If$f\left(x\right)=\left({\log }_{\cos }\tan x\right){({\log }_{\tan x}cotx)}^{-1}+{\tan }^{-1}\frac{x}{\sqrt{4-x^2}}$ then $f\text{'}\left(1\right)$ is

• A. $0$
• B. $-2$
• C. $\frac{1}{\sqrt{3}}$
• D. $\sqrt{3}$

Answer 1

The correct option is C

$\frac{1}{\sqrt{3}}$

Explanation for correct option:

Step 1: Simplifying the given function:

$\begin{array}{rcl}f\left(x\right)& =& \frac{\log \tan x}{\log cotx}{\left(\frac{\log cotx}{\log \tan x}\right)}^{-1}+{\tan }^{-1}\frac{x}{\sqrt{4-x^2}}\mathbf{[}\mathbf{\because }\mathbf{}\mathbf{l}\mathbf{o}{\mathbf{g}}_{\mathbf{a}}\mathbf{b}\mathbf{=}\frac{\mathbf{l}\mathbf{o}\mathbf{g}\mathbf{b}}{\mathbf{l}\mathbf{o}\mathbf{g}\mathbf{a}}\mathbf{]}\\ & =& \frac{\log \tan x}{-\log \tan x}.\frac{\log \tan x}{-\log \tan x}+{\tan }^{-1}\frac{x}{\sqrt{4-x^2}}\mathbf{[}\mathbf{\because }\mathbf{}\mathbf{l}\mathbf{o}\mathbf{g}\left(cotx\right)\mathbf{=}\mathbf{l}\mathbf{o}\mathbf{g}\left(\frac{1}{tanx}\right)\mathbf{=}\mathbf{-}\mathbf{l}\mathbf{o}\mathbf{g}\mathbf{t}\mathbf{a}\mathbf{n}\mathbf{x}\mathbf{]}\\ & =& 1+{\tan }^{-1}\frac{2\sin \theta }{\sqrt{4-4{\sin }^2\theta }}\left[\mathrm{putting}\mathrm{x}=2\mathrm{sin\theta }\right]\\ & =& 1+{\tan }^{-1}\frac{2\sin \theta }{2\cos \theta }\\ & =& 1+{\tan }^{-1}\left(\tan \theta \right)\\ & =& 1+\theta \\ & =& 1+{\sin }^{-1}\frac{x}{2}\left[\mathrm{x}=2\mathrm{sin\theta }\right]\end{array}$

Step 2: Find the value of $f\text{'}\left(1\right)$:

Differentiated the simplified function with respect to $x$.

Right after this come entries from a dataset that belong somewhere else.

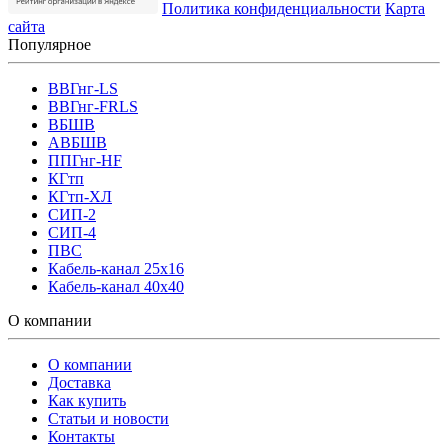
Политика конфиденциальности
Карта
сайта
Популярное
ВВГнг-LS
ВВГнг-FRLS
ВБШВ
АВБШВ
ППГнг-HF
КГтп
КГтп-ХЛ
СИП-2
СИП-4
ПВС
Кабель-канал 25х16
Кабель-канал 40х40
О компании
О компании
Доставка
Как купить
Статьи и новости
Контакты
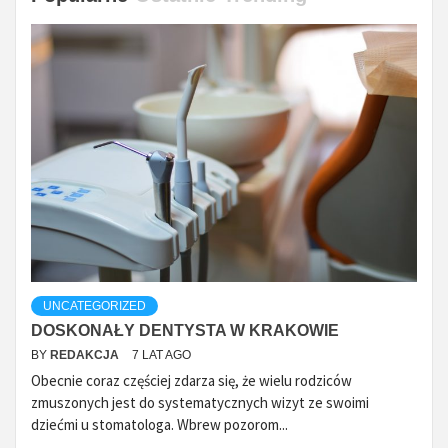
UNCATEGORIZED
DOSKONAŁY DENTYSTA W KRAKOWIE
BY
REDAKCJA
7 LAT AGO
Obecnie coraz częściej zdarza się, że wielu rodziców
zmuszonych jest do systematycznych wizyt ze swoimi
dziećmi u stomatologa. Wbrew pozorom...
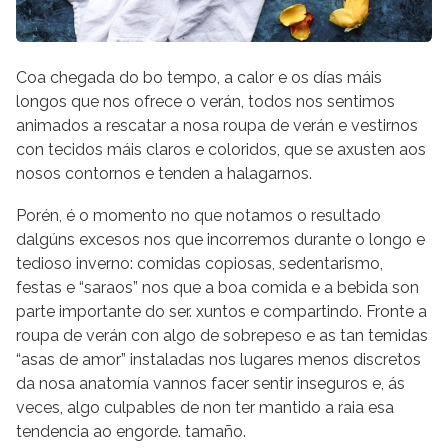
Coa chegada do bo tempo, a calor e os días máis
longos que nos ofrece o verán, todos nos sentimos
animados a rescatar a nosa roupa de verán e vestirnos
con tecidos máis claros e coloridos, que se axusten aos
nosos contornos e tenden a halagarnos.
Porén, é o momento no que notamos o resultado
dalgúns excesos nos que incorremos durante o longo e
tedioso inverno: comidas copiosas, sedentarismo,
festas e “saraos” nos que a boa comida e a bebida son
parte importante do ser. xuntos e compartindo. Fronte a
roupa de verán con algo de sobrepeso e as tan temidas
“asas de amor” instaladas nos lugares menos discretos
da nosa anatomía vannos facer sentir inseguros e, ás
veces, algo culpables de non ter mantido a raia esa
tendencia ao engorde. tamaño.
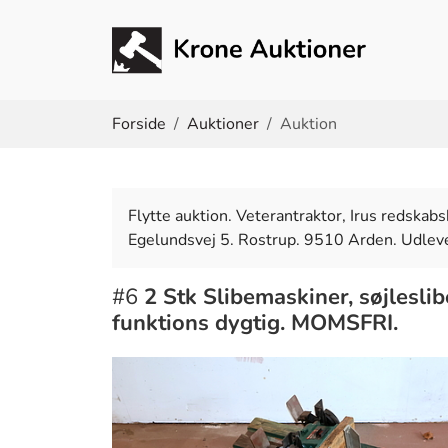
Du er her:
Forside
Auktioner
Auktion
Flytte auktion. Veterantraktor, Irus redska
Egelundsvej 5. Rostrup. 9510 Arden. Udleve
#6
2 Stk Slibemaskiner, søjlesl
funktions dygtig. MOMSFRI.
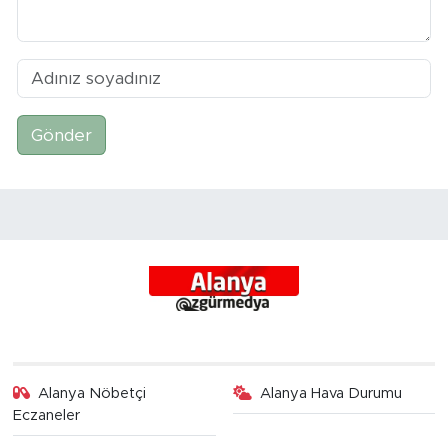
Gönder
Alanya Nöbetçi
Alanya Hava Durumu
Eczaneler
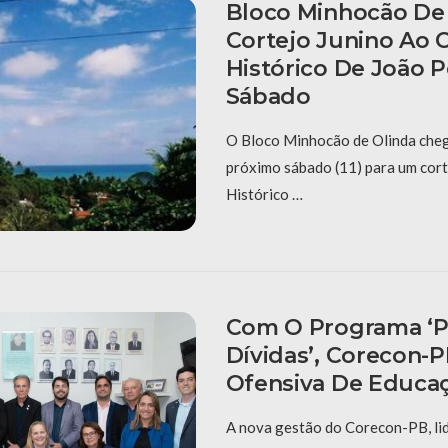
Bloco Minhocão De 
Cortejo Junino Ao 
Histórico De João 
Sábado
O Bloco Minhocão de Olinda cheg
próximo sábado (11) para um cort
Histórico …
Com O Programa ‘P
Dívidas’, Corecon-
Ofensiva De Educaç
A nova gestão do Corecon-PB, li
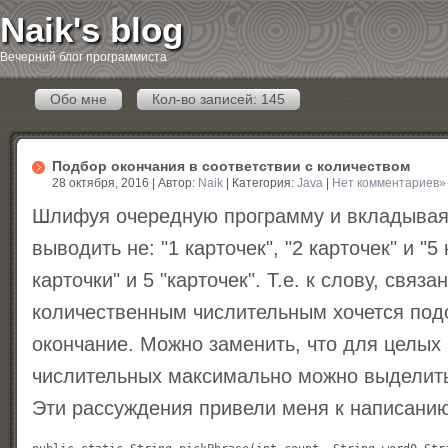
Naik's blog
Вечерний блог программиста
Обо мне
Кол-во записей: 145
Подбор окончания в соответствии с количеством
28 октября, 2016 | Автор:
Naik
| Категория:
Java
|
Нет комментариев»
Шлифуя очередную программу и вкладывая 
выводить не: "1 карточек", "2 карточек" и "5 
карточки" и 5 "карточек". Т.е. к слову, связ
количественным числительным хочется под
окончание. Можно заменить, что для целых
числительных максимально можно выделить
Эти рассуждения привели меня к написани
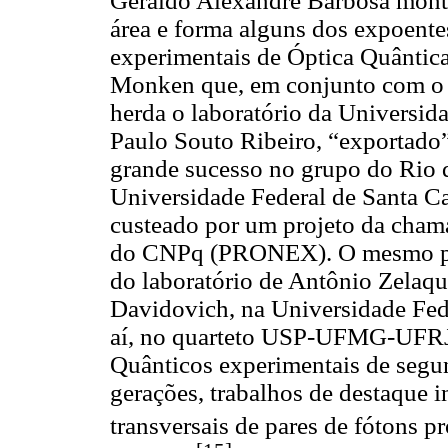
Geraldo Alexandre Barbosa monta
área e forma alguns dos expoente
experimentais de Óptica Quântic
Monken que, em conjunto com o 
herda o laboratório da Universi
Paulo Souto Ribeiro, “exportado
grande sucesso no grupo do Rio d
Universidade Federal de Santa Ca
custeado por um projeto da cham
do CNPq (PRONEX). O mesmo pro
do laboratório de Antônio Zelaqu
Davidovich, na Universidade Fe
aí, no quarteto USP-UFMG-UFRJ-
Quânticos experimentais de segun
gerações, trabalhos de destaque 
transversais de pares de fótons p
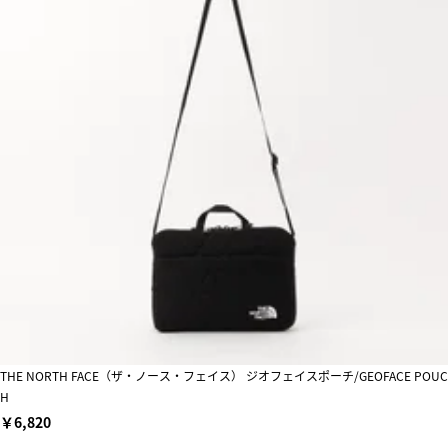
THE NORTH FACE（ザ・ノース・フェイス） ジオフェイスポーチ/GEOFACE POUC
H
￥6,820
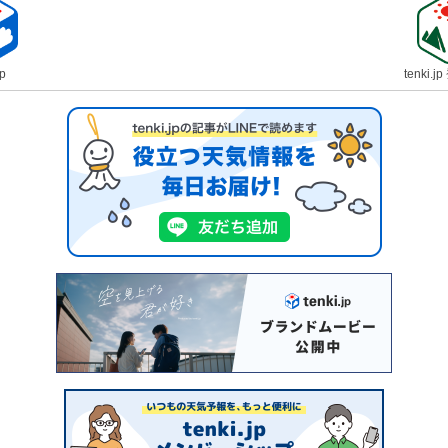
jp
tenki.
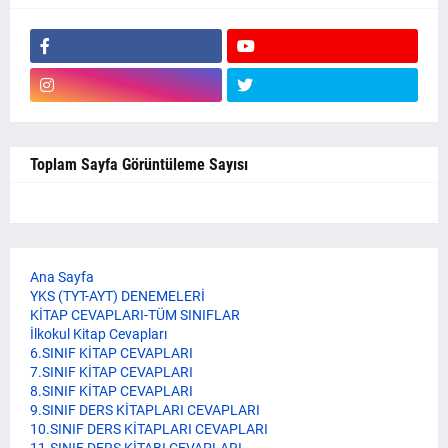
Toplam Sayfa Görüntüleme Sayısı
Ana Sayfa
YKS (TYT-AYT) DENEMELERİ
KİTAP CEVAPLARI-TÜM SINIFLAR
İlkokul Kitap Cevapları
6.SINIF KİTAP CEVAPLARI
7.SINIF KİTAP CEVAPLARI
8.SINIF KİTAP CEVAPLARI
9.SINIF DERS KİTAPLARI CEVAPLARI
10.SINIF DERS KİTAPLARI CEVAPLARI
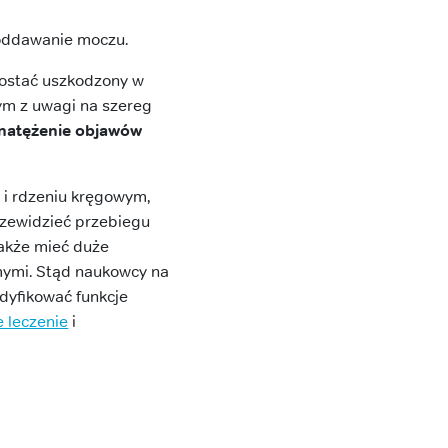
 oddawanie moczu.
zostać uszkodzony w
ym z uwagi na szereg
natężenie objawów
i rdzeniu kręgowym,
przewidzieć przebiegu
także mieć duże
mymi. Stąd naukowcy na
odyfikować funkcje
e leczenie
i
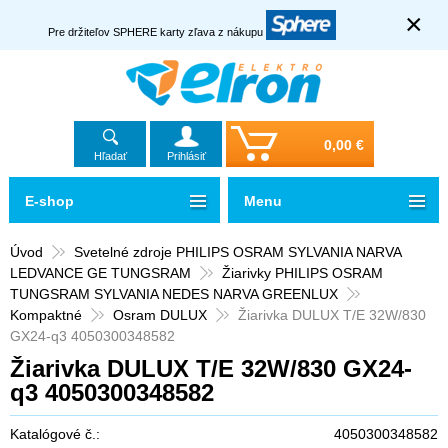
×
Pre držiteľov SPHERE karty zľava z nákupu
0,00 €
Hľadať
Prihlásiť
E-shop
Menu
Úvod
Svetelné zdroje PHILIPS OSRAM SYLVANIA NARVA
LEDVANCE GE TUNGSRAM
Žiarivky PHILIPS OSRAM
TUNGSRAM SYLVANIA NEDES NARVA GREENLUX
Kompaktné
Osram DULUX
Žiarivka DULUX T/E 32W/830
GX24-q3 4050300348582
Žiarivka DULUX T/E 32W/830 GX24-
q3 4050300348582
Katalógové č.:
4050300348582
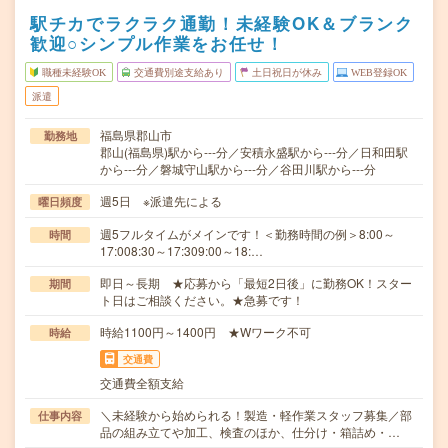
駅チカでラクラク通勤！未経験OK＆ブランク
歓迎○シンプル作業をお任せ！
職種未経験OK
交通費別途支給あり
土日祝日が休み
WEB登録OK
派遣
福島県郡山市
勤務地
郡山(福島県)駅から---分／安積永盛駅から---分／日和田駅
から---分／磐城守山駅から---分／谷田川駅から---分
週5日 ※派遣先による
曜日頻度
週5フルタイムがメインです！＜勤務時間の例＞8:00～
時間
17:008:30～17:309:00～18:…
即日～長期 ★応募から「最短2日後」に勤務OK！スター
期間
ト日はご相談ください。★急募です！
時給1100円～1400円 ★Wワーク不可
時給
交通費
交通費全額支給
＼未経験から始められる！製造・軽作業スタッフ募集／部
仕事内容
品の組み立てや加工、検査のほか、仕分け・箱詰め・…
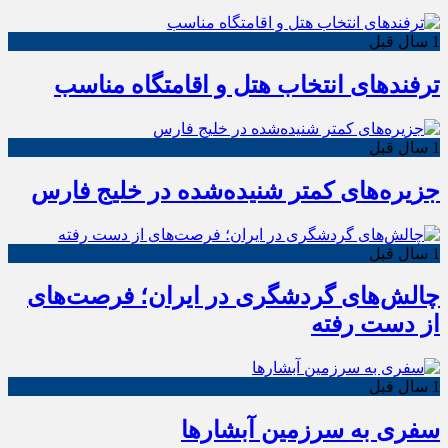
1 سال قبل
ترفندهای انتخاب هتل و اقامتگاه مناسب
1 سال قبل
جزیره‌های کمتر شنیده‌شده در خلیج فارس
1 سال قبل
چالش‌های گردشگری در ایران؛ فرصت‌های
از دست رفته
1 سال قبل
سفری به سرزمین آبشارها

$$\begin{gathered} f\text{'}\left(x\right)=\frac{1}{\sqrt{1-{\displaystyle \frac{x^2}{4}}}}.\frac{1}{2} \\ =\frac{1}{\sqrt{4-x^2}} \end{gathered}$$

Substitute $x=1$ in $f\text{'}\left(x\right)$, we get

$\begin{array}{rcl}f\text{'}\left(1\right)& =& \frac{1}{\sqrt{4-1}}\\ & =& \frac{1}{\sqrt{3}}\end{array}$

Hence, the correct option is C.